Yves Thréard, du Figaro, m’a soufflé le thème de ce billet. Regrettable. Fâcheux. Le pire étant que, compte tenu des délais de bouclage, il en a nécessairement eu l’idée avant moi. Cela dit, nous sommes sur des pistes parallèles qui se rejoignent. Ah non, pas possible, le coup des parallèles qui se rejoignent. Y’a forcément un esprit malin mais hermétique à toute créativité littéraire qui va juger bon de me suggérer que des parallèles ne se rejoignent pas. Jamais. D’où l’angoisse terrible de la parallèle : elle est là, elle voit l’autre, là, juste à côté, et elle aimerait bien la rejoindre, la connaître, la toucher, depuis le temps qu’elles sont si proches. Mais voilà : peut pas. C’est une parallèle. C’est la légendaire malédiction de la parallèle, à jamais privée de toute sensualité.
Je réserve d’ailleurs tous les droits sur la « malédiction de la parallèle », dont je suis l’unique découvreur. Et j’entends bien que cela soit respecté.
Sur ce coup, disons que Yves (pourquoi ne serais-je pas intime ?) et moi sommes des sinusoïdales. Il serait celle du haut, je serais celle du bas. Quoique. Qui sait où commence et où finit une sinusoïdale ? Vous avez déjà vu un ondulateur, non ? Au moins en labo au collège ? Bon, ben, je suis prêt à parier que les deux sinusoïdales que je vois ont commencé à onduler bien avant d’apparaître en vert sur l’écran… et qu’elles onduleront encore longtemps après, à droite. Si l’ondulateur était plus large, on le verrait bien. Dès lors, qui peut savoir laquelle des deux sinusoïdales est celle du haut, laquelle est celle du bas ?
Oui, parfaitement, je m’écarte du sujet. Et alors ? Nous sommes au mois d’août. La plupart des lecteurs habituels de koztoujours ne sont pas là, ce billet ne sera donc pas lu et, s’il l’est, par vous-mêmes notamment, ce sera par des gens qui, comme moi, s’emmerdent au boulot parce que tout tourne au ralenti y compris mon agrégateur de flux. Ils peuvent bien passer le temps qu’ils ne passeront pas sur les blogs atones des voisins à lire ce billet, non ?

-- Consigne 1 --
Comment traduire en anglais cette phrase du texte : « Il serait celle du haut, je serais celle du bas. » ?
Le texte et la liste n'ont aucun lien entre eux.

-- Entrées fournies --
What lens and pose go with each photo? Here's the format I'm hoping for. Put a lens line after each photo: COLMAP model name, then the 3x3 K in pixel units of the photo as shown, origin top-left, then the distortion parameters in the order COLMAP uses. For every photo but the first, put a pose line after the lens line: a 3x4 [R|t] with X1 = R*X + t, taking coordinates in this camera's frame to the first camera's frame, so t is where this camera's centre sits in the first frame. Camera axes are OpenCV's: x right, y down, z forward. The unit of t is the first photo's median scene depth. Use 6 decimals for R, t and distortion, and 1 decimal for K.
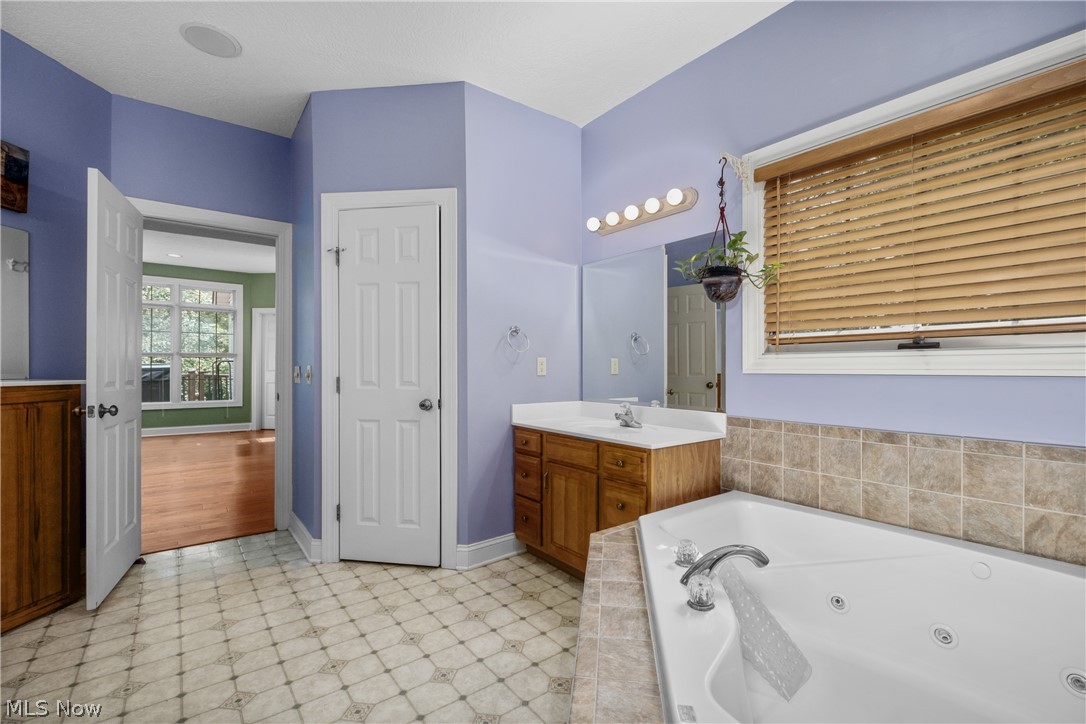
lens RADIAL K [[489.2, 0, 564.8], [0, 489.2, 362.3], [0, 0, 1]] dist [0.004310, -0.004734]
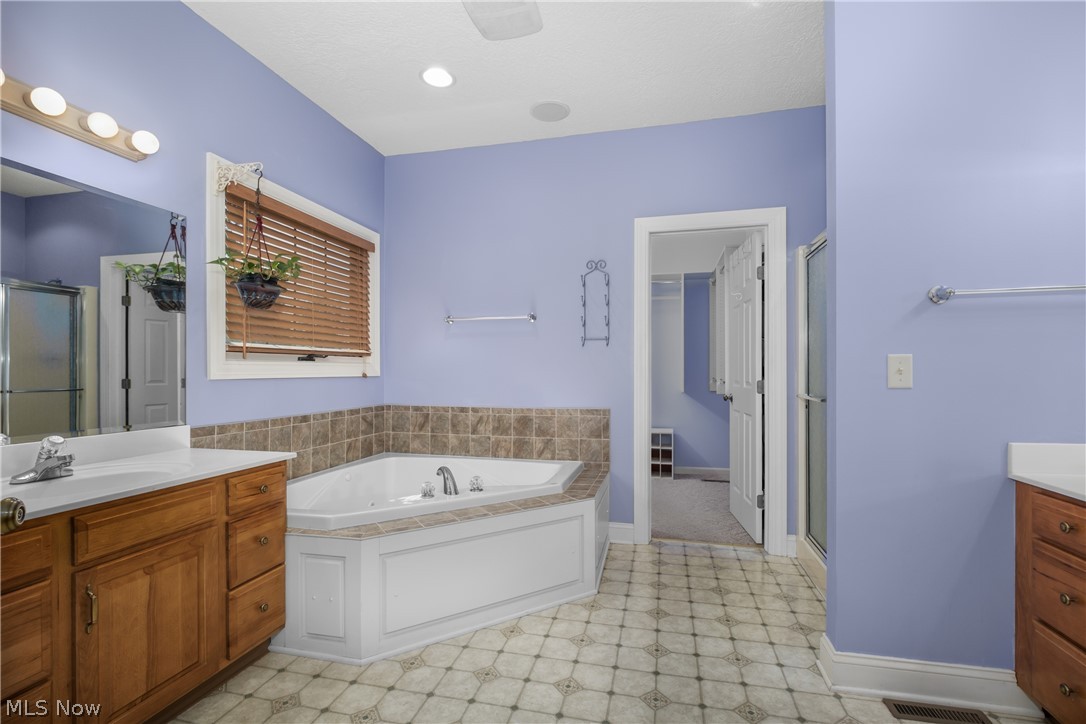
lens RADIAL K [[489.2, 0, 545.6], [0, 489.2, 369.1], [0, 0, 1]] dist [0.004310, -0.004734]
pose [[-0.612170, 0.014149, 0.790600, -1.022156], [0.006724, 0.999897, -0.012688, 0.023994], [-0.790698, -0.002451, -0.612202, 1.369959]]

---

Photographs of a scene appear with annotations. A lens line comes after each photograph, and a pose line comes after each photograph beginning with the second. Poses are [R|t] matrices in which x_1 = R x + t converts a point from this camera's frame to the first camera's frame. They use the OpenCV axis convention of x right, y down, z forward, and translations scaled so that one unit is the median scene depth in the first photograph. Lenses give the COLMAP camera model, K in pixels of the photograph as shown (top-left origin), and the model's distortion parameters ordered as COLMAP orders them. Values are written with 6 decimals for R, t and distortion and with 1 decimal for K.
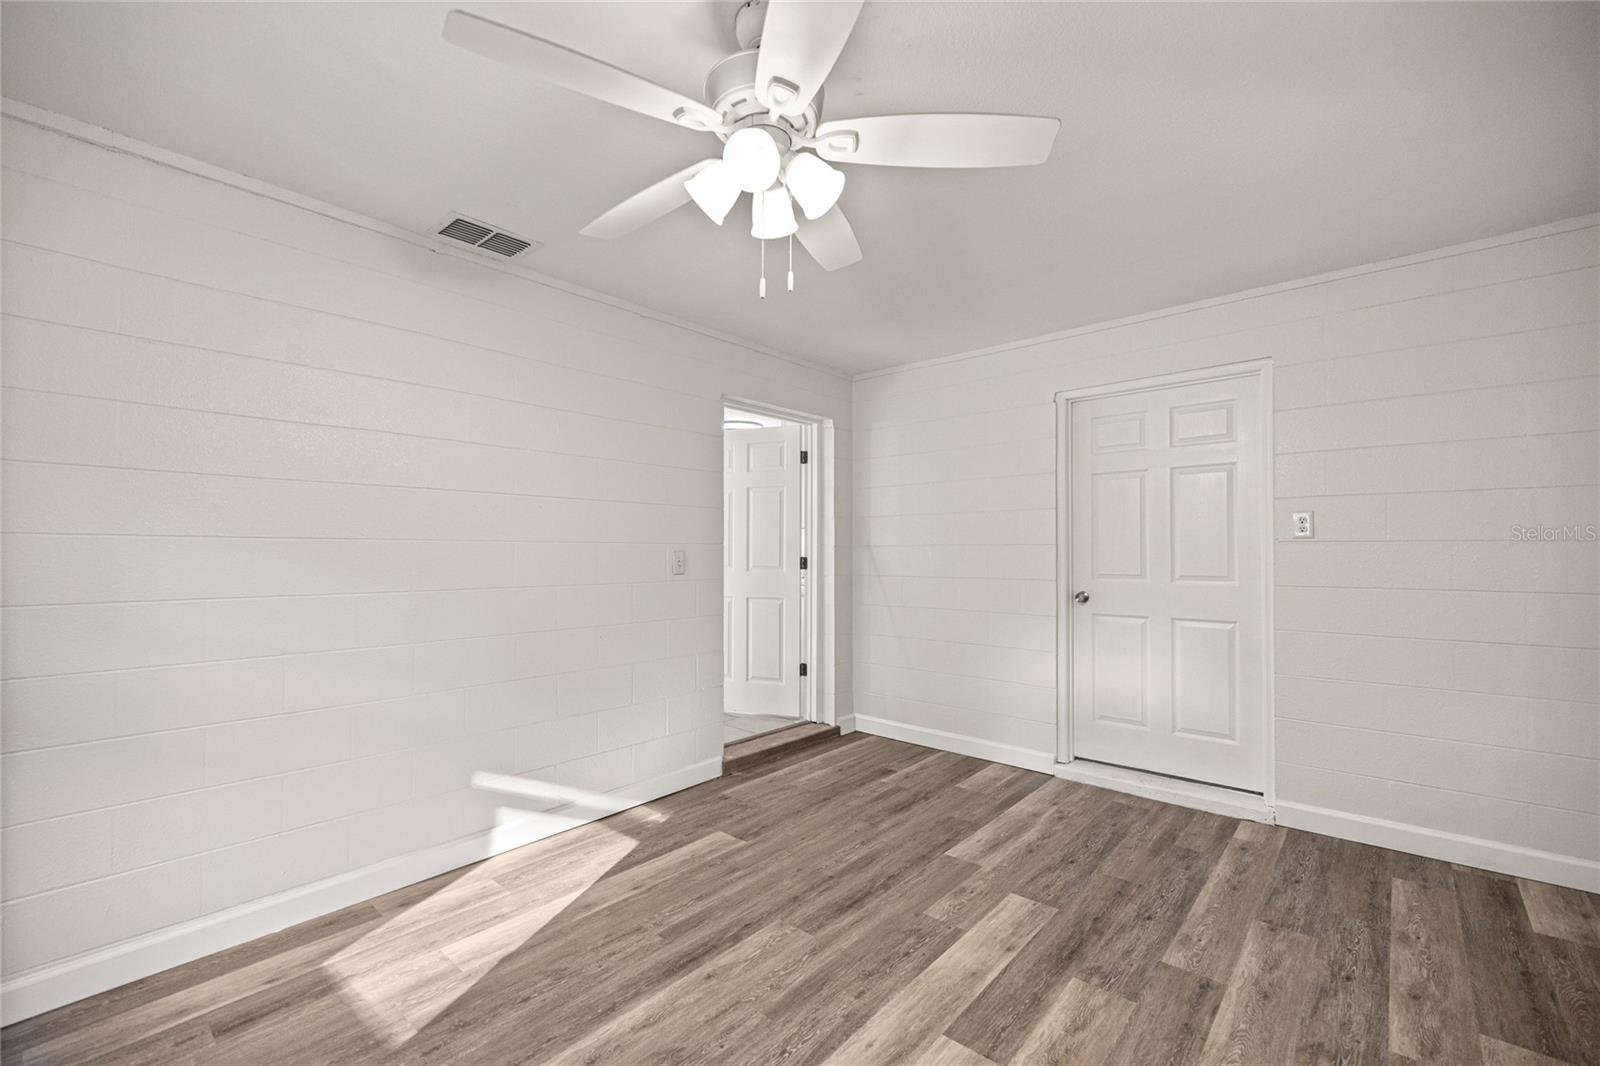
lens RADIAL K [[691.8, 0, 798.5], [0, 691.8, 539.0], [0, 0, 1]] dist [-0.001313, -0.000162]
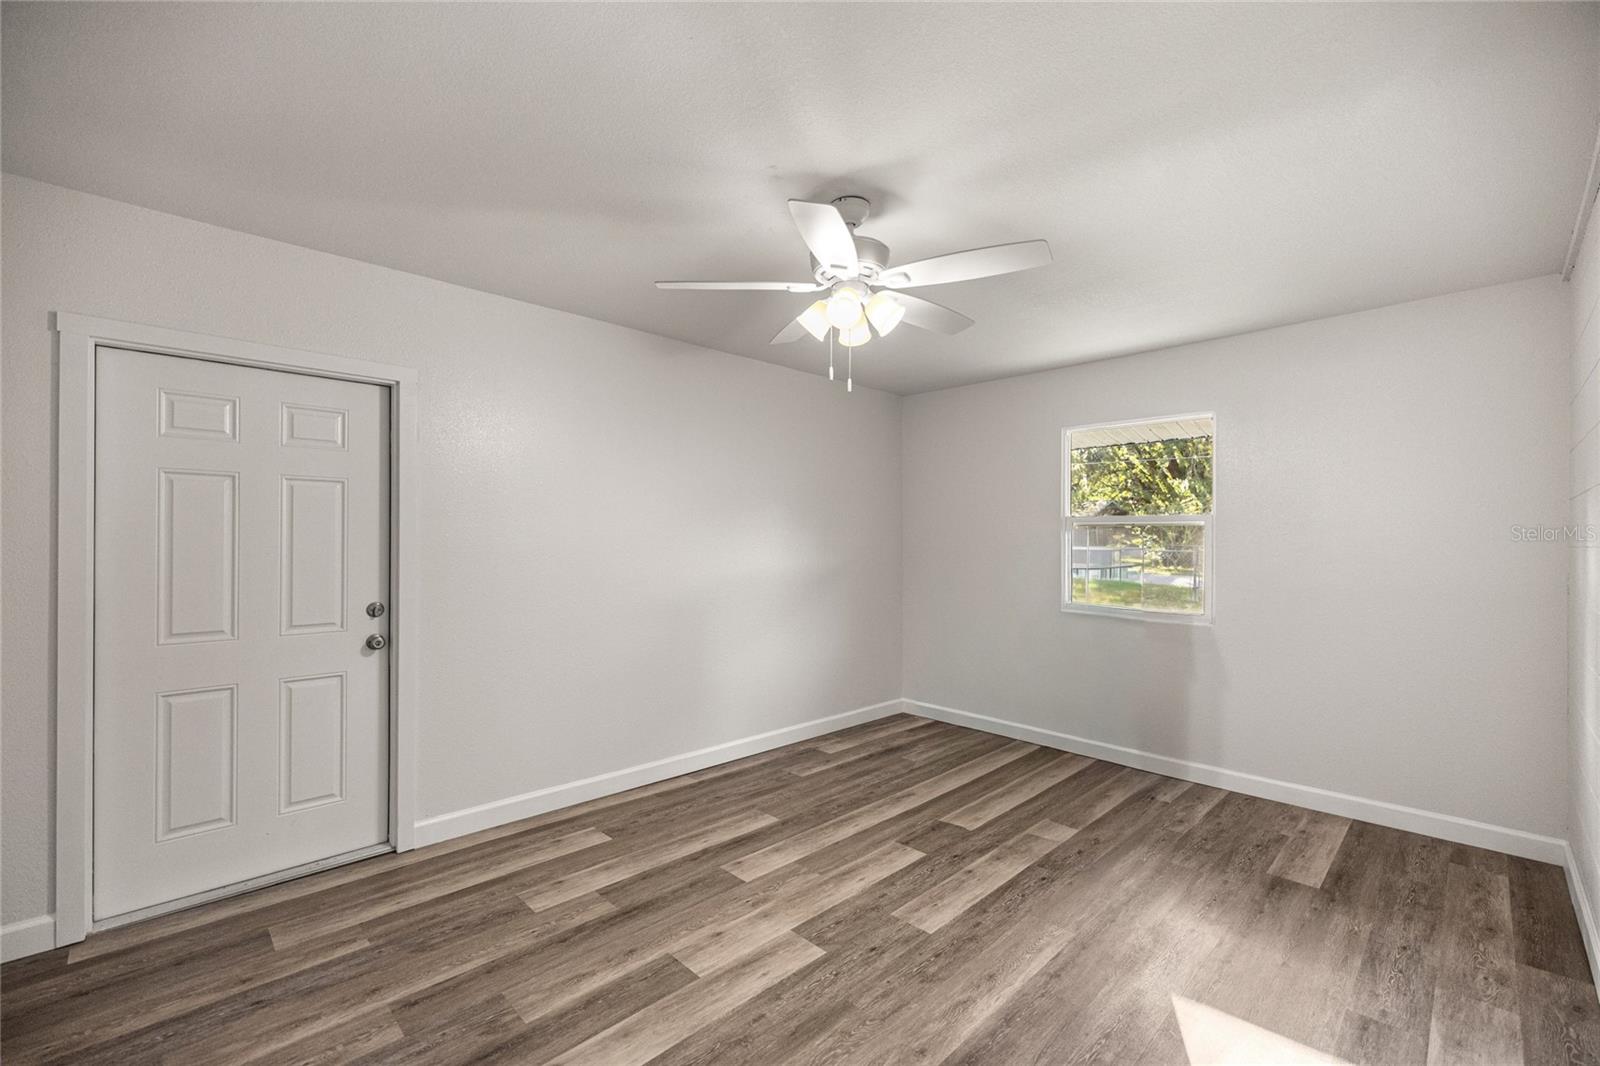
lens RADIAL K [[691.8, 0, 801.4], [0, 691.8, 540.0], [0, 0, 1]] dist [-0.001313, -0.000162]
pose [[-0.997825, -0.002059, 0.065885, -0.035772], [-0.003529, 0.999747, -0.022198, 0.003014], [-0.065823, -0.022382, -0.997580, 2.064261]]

* * *

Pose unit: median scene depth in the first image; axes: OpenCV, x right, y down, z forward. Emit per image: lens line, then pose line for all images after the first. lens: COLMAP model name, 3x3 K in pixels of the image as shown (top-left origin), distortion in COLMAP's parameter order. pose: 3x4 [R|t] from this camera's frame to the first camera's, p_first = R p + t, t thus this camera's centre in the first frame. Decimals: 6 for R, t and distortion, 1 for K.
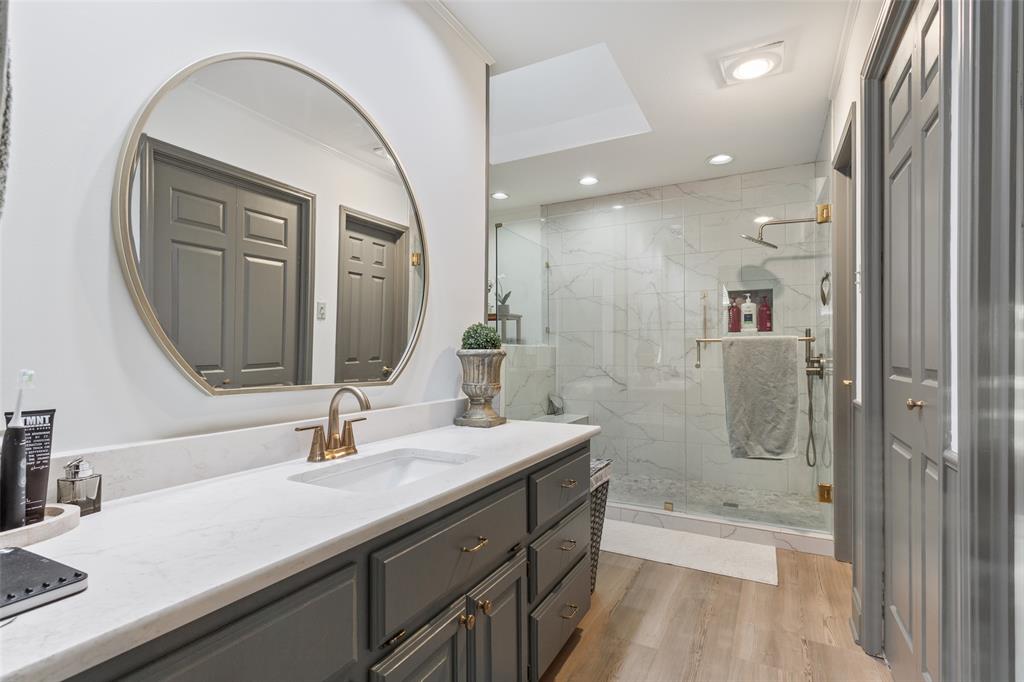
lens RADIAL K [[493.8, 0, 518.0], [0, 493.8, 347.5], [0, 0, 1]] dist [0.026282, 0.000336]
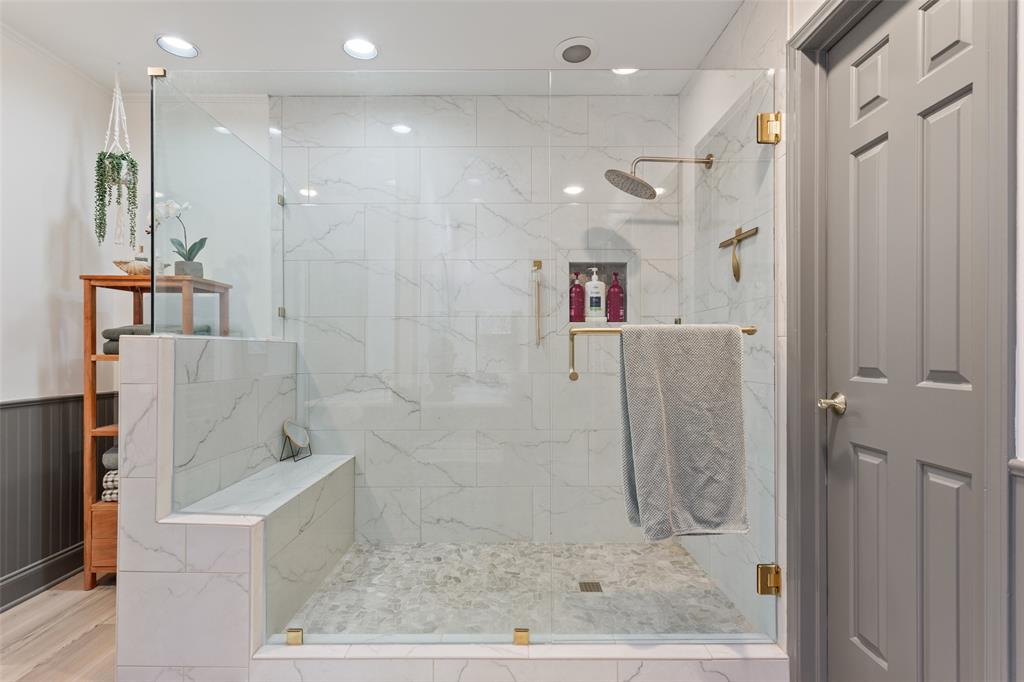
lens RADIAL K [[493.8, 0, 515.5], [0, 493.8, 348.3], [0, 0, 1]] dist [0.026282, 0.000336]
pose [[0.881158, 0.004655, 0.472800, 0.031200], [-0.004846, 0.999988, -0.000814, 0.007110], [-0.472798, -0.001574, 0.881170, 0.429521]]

-- Consigne 2 --
Recopiez à l'identique les lignes de la liste, en commençant à la ligne qui contient « Photographs of a » et en vous arrêtant après celle qui contient « -0.022382, -0.997580, 2.064261]] ». Laissez les images de côté.

-- Résultat 1 --
He would be the upper one, I would be the lower one.

-- Résultat 2 --
Photographs of a scene appear with annotations. A lens line comes after each photograph, and a pose line comes after each photograph beginning with the second. Poses are [R|t] matrices in which x_1 = R x + t converts a point from this camera's frame to the first camera's frame. They use the OpenCV axis convention of x right, y down, z forward, and translations scaled so that one unit is the median scene depth in the first photograph. Lenses give the COLMAP camera model, K in pixels of the photograph as shown (top-left origin), and the model's distortion parameters ordered as COLMAP orders them. Values are written with 6 decimals for R, t and distortion and with 1 decimal for K.
lens RADIAL K [[691.8, 0, 798.5], [0, 691.8, 539.0], [0, 0, 1]] dist [-0.001313, -0.000162]
lens RADIAL K [[691.8, 0, 801.4], [0, 691.8, 540.0], [0, 0, 1]] dist [-0.001313, -0.000162]
pose [[-0.997825, -0.002059, 0.065885, -0.035772], [-0.003529, 0.999747, -0.022198, 0.003014], [-0.065823, -0.022382, -0.997580, 2.064261]]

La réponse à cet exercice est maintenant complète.